Job item => Work out how many lines below contain "include", then write only that number.

Records provided =>
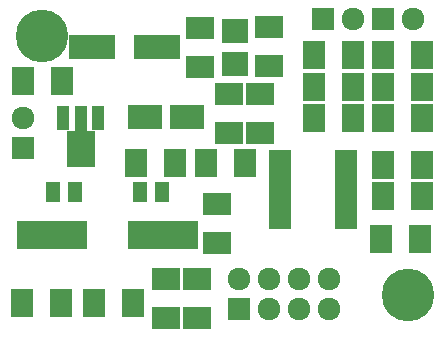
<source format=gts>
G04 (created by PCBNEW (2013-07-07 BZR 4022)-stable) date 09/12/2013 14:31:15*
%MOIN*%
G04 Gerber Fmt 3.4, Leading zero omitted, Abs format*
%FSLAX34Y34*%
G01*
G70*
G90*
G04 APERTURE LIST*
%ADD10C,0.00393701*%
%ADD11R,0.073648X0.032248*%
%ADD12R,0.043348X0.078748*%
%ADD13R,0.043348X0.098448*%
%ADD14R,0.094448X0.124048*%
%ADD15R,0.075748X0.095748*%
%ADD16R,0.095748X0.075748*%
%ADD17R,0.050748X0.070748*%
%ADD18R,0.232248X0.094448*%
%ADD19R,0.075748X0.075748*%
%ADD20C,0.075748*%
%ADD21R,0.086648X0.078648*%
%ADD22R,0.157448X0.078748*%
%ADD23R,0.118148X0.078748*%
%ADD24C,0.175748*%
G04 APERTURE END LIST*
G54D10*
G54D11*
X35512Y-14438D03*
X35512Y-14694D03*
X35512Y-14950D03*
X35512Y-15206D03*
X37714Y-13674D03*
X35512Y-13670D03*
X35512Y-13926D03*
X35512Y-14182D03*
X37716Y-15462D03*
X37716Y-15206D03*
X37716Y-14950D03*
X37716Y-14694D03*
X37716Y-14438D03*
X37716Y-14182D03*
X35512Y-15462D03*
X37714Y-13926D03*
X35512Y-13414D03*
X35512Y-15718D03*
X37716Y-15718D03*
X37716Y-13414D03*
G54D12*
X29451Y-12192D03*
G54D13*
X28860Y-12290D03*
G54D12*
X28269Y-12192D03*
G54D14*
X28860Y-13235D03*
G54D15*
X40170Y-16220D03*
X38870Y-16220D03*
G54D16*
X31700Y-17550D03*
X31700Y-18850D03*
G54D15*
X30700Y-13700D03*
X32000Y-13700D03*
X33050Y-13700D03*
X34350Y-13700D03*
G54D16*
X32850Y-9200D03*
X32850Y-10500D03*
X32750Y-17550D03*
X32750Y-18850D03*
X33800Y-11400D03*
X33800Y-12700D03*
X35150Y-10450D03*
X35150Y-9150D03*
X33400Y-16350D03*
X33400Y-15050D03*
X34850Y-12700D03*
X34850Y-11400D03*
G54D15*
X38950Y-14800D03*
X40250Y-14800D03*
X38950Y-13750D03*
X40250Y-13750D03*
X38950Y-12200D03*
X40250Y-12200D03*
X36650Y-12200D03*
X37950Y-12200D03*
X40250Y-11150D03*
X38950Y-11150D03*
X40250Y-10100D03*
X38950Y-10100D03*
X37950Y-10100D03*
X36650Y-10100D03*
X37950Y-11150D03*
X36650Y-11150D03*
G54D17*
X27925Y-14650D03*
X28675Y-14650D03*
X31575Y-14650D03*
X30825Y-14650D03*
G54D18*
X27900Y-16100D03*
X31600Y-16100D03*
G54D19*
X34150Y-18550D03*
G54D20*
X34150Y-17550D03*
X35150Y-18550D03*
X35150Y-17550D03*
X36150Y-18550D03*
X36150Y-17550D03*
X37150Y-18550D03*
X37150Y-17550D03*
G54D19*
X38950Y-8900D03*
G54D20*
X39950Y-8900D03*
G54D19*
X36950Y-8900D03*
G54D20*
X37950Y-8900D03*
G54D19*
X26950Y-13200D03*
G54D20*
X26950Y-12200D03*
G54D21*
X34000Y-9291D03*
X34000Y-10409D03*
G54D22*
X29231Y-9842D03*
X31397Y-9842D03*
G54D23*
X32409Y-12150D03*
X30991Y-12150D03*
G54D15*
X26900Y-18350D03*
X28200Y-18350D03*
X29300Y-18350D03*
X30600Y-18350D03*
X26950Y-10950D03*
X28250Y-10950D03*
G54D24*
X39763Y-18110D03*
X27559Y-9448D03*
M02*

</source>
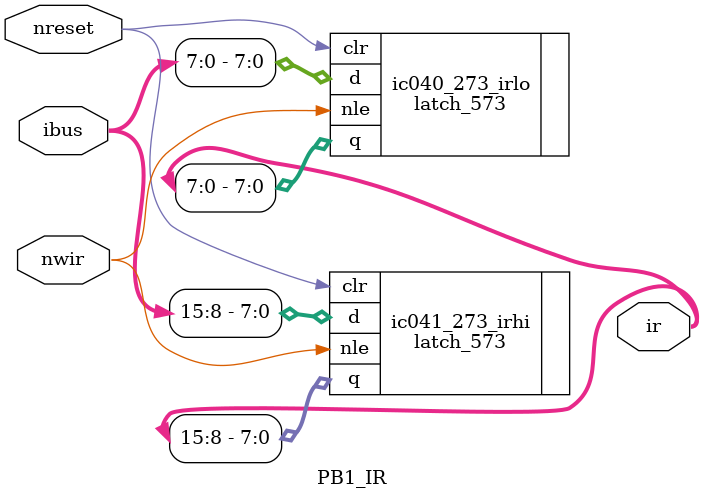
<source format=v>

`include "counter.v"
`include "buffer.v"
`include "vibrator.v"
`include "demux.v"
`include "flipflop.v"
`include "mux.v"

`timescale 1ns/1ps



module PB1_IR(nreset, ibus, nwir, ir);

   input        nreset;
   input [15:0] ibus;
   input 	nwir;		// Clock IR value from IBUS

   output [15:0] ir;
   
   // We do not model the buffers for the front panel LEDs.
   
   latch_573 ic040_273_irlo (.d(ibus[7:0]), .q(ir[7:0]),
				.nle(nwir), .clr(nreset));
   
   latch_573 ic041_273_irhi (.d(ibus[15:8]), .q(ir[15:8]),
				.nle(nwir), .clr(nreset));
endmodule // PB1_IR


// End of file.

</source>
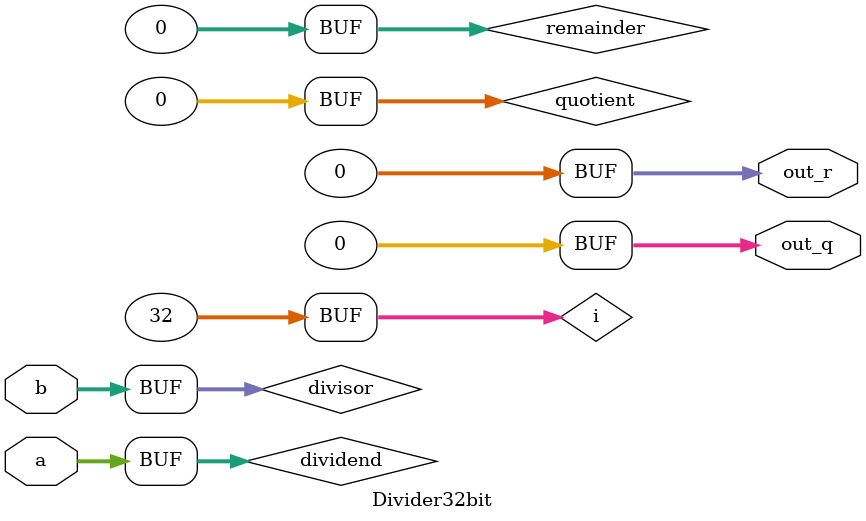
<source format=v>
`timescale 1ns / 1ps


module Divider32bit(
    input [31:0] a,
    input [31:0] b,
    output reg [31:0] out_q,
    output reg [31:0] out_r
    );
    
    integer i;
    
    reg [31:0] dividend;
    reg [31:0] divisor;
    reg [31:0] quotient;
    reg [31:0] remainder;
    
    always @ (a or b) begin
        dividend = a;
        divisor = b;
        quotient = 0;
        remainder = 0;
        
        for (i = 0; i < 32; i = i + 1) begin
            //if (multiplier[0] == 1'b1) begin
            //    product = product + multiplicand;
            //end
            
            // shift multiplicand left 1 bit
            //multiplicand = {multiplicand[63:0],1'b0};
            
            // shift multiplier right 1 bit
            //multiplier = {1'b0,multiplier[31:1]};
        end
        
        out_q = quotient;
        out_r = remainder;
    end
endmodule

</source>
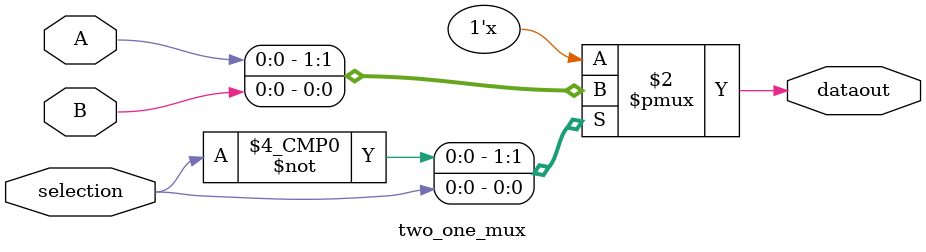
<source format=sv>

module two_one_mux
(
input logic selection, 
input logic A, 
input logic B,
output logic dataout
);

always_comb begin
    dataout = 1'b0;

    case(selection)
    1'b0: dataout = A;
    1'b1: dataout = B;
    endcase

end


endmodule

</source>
* * *
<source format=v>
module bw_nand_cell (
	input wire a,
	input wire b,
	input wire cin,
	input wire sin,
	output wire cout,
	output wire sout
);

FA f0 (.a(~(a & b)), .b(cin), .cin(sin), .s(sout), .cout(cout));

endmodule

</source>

Solution to this exercise => 6